MATERIAL FOR THIS EXERCISE:
________________________________________

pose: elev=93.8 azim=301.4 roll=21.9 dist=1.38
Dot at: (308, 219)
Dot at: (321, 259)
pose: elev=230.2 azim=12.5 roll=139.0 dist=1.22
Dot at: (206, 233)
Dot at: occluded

________________________________________

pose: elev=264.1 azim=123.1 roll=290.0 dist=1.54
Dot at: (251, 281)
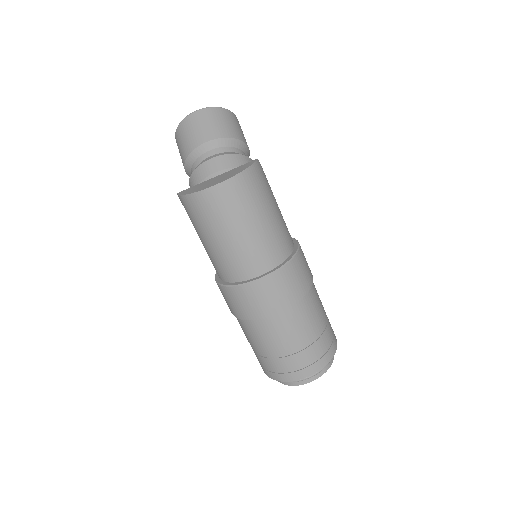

________________________________________

CHALLENGE: Arrange the record lines starting at the one containing "pose: elev=93.8 azim=301.4" and ending at the one containing "Dot at: occluded" as a Markdown table with the columns Number and Entry, with one row per line and blank lines left out.

RESPONSE TO THE TASK:
| Number | Entry |
|---|---|
| 1 | pose: elev=93.8 azim=301.4 roll=21.9 dist=1.38 |
| 2 | Dot at: (308, 219) |
| 3 | Dot at: (321, 259) |
| 4 | pose: elev=230.2 azim=12.5 roll=139.0 dist=1.22 |
| 5 | Dot at: (206, 233) |
| 6 | Dot at: occluded |